Impact of the Proposed Solution on Analytics, RTCDP and CJA
- User ID & ECID Mapping
Each User ID will now be mapped to a unique ECID, eliminating profile merges that occur when multiple User IDs are linked to the same ECID
- Personalization Accuracy
Personalized offers will be delivered to the correct segment of users, eliminating the risk of mis-targeting caused by profile overlap.
- Unique Visitors (Adobe Analytics)
Because new ECIDs are generated, the ECID count—and therefore the Unique Visitors metric in Adobe Analytics will appear inflated. However, reporting in Customer Journey Analytics (CJA) will remain largely unaffected.
- Profile Count (AEP)
Delinking shared-device profiles will increase profile counts in AEP; careful planning around edge guardrails and the resulting licensing/cost implications is vital here.
- Return Visits / Visitors
Frequent resetting of ECID breaks continuity of the original visit, resulting in lower return visit and return visitor counts
- Server Calls
No impact—Analytics server call volumes remain unchanged.
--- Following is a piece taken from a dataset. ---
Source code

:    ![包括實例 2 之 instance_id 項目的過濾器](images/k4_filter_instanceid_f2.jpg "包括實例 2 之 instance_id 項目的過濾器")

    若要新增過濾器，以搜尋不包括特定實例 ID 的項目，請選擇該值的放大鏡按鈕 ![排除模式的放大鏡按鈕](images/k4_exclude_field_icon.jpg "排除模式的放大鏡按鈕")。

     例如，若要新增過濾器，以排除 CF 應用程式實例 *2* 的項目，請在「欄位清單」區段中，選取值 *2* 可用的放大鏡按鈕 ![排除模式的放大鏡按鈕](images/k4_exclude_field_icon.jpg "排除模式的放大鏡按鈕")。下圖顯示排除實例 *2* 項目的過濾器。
- Attribution (Adobe Analytics)
Attribution logic in Adobe Analytics for will be impacted, specifically for campaigns and marketing channels. Earlier, attribution spanned all user IDs linked to a single ECID. With the proposed approach, attribution will be limited to the ECID associated with the most recently logged-in user ID
Conclusion
The proposed solution, strengthens personalization accuracy, ensures cleaner identity stitching, and reduces the risk of mis-targeting. At the same time, it introduces side effects such as inflated unique visitor counts and potential impacts on attribution in analytics. This solution is best suited for the organizations which are planning to decommission AA and migrating to CJA. Because unlike AA, CJA will use user ID for person metrics calculations, instead of ECID.
Ultimately, addressing profile collapse is less about finding a perfect fix and more about adopting the most balanced strategy for the business context. Organizations must therefore weigh the benefits against these reporting considerations, while also planning for licensing and cost implications in AEP.